After languishing in development hell for years, Suspiria finally returns to the big screen in the form of Luca Guadagnino’s unsettling and dark vision.
Arriving in Berlin in 1977 to train at a prestigious dance academy, Susie (Dakota Johnson) soon becomes embroiled in the machinations of Madame Blanc (Tilda Swinton) and company’s sinister plan.
Where Dario Argento’s 1977 original was a frenetic blast of colourful camp, Guadagnino’s vision is the slowest of burns and boasts some of the year’s most upsetting imagery. His Suspiria is a very different being. It’s own, even, and it proves to arguably be superior to its predecessor in some regards.
Guadagnino keeps the visuals monotonous and dark (kind of like 70’s Berlin), giving an overarching sense of evil being omnipresent throughout the film, but he is also unafraid to throw the strangest things at the viewer, particularly during Susie’s dream sequences which are arguably the most arthouse aspects of this arthouse horror. This is a film unafraid to keep the viewer frustrated, disturbed, and tense.
The film is at its best when dishing out the horrific imagery. One bravura sequence finds a young woman contorted into horrific injury in tandem with one of Susie’s dance sequences (all of which, throughout the film, are tremendous). From this to a horrific limbless lady crawling along, Guadagnino is in admirably far territory from last year’s Call Me By Your Name, demonstrating a creatively strong grasp on the material at hand.
Uniformly, the cast are brilliant. Tilda Swinton excels, pulling triple-credit duty (that’s three roles, two of which you’ll have to guess), but leaving the strongest mark as Madame Blanc, at once cold but also caring in her own strong way. She’s the most intimidating but also the kindest of this school of witches. Also on strong form is Mia Goth, working well as Susie’s incredibly straight-laced best friend, but also giving good creep-face when required. The only truly weak link proves to be Johnson, admittedly providing an impressive physicality as Susie, but seemingly relying on her shtick as the cute girl rife with naivete. At least, for the first half of the film.
Radiohead’s Thom Yorke’s score is equally superb, if at times a bit too whimsical for a film seemingly intent on building up suspense and unease. But when the film hits the right notes to make your heart do flips in your chest, so does Yorke, with bravura technique.

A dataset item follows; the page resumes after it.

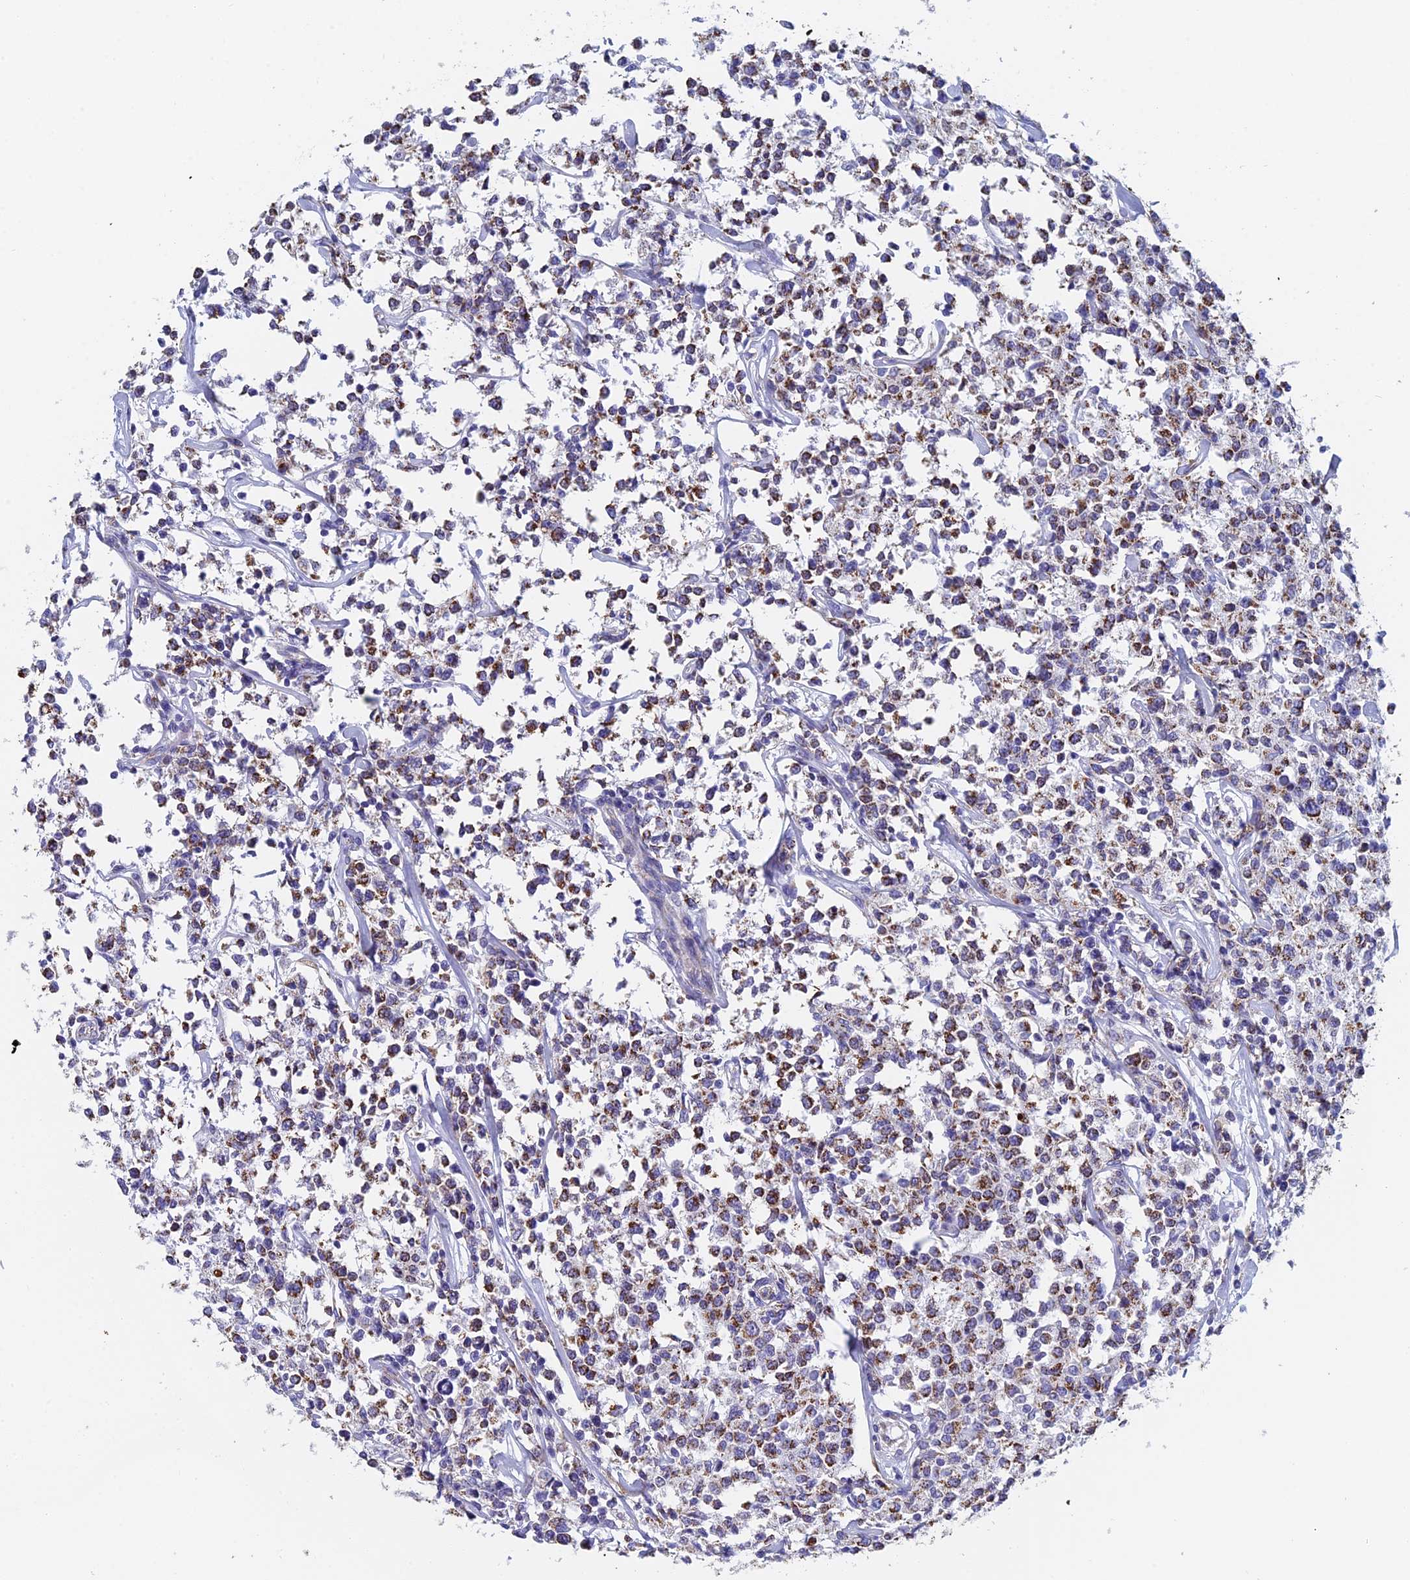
{"staining": {"intensity": "moderate", "quantity": ">75%", "location": "cytoplasmic/membranous"}, "tissue": "lymphoma", "cell_type": "Tumor cells", "image_type": "cancer", "snomed": [{"axis": "morphology", "description": "Malignant lymphoma, non-Hodgkin's type, Low grade"}, {"axis": "topography", "description": "Small intestine"}], "caption": "Lymphoma was stained to show a protein in brown. There is medium levels of moderate cytoplasmic/membranous expression in approximately >75% of tumor cells.", "gene": "CRACR2B", "patient": {"sex": "female", "age": 59}}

However, there are other areas that leave room for improvement. The film’s insistence on focusing on Dr. Josef Klemperer seemingly only exists mostly to shoehorn in rambling social commentary on just how bad Berlin was at the time, knocking the sequences involving the main characters off their tonal balance. And when the final act finally arrives, a degree of suspension of disbelief is required as, among other things, Guadagnino demonstrates what Scanners might have looked like had David Lynch on cocaine held the reigns.
The theme of female power throughout the film also seems decidedly mixed. At one point, it is all efficiency, but at other points, crumbling. This may be intentional, Guadagnino possibly intending to provide a nuanced portrait of such, but with the climax as it is, it does beg further study.
It is no secret that Suspiria 2018 has received the most divisive of responses, and that is totally justified. One may say it lingers too long on the pacing, while another may say that it serves to build up suspense. Others may find the scare-factor lacking, while others may be repulsed and terrified by every second of it.
Regardless, Guadagnino’s vision of Suspiria is one to be treasured, a true original. Which isn’t a bad shout given it is remake of a beloved classic. And it’s not far off to say that in time, this film may itself become a classic in its own right.
The line that may be the most apt from the film comes from Swinton’s Blanc; “Today, we are going to break the nose of every beautiful thing.” And Suspiria is certainly close to that. Brokenly beautiful.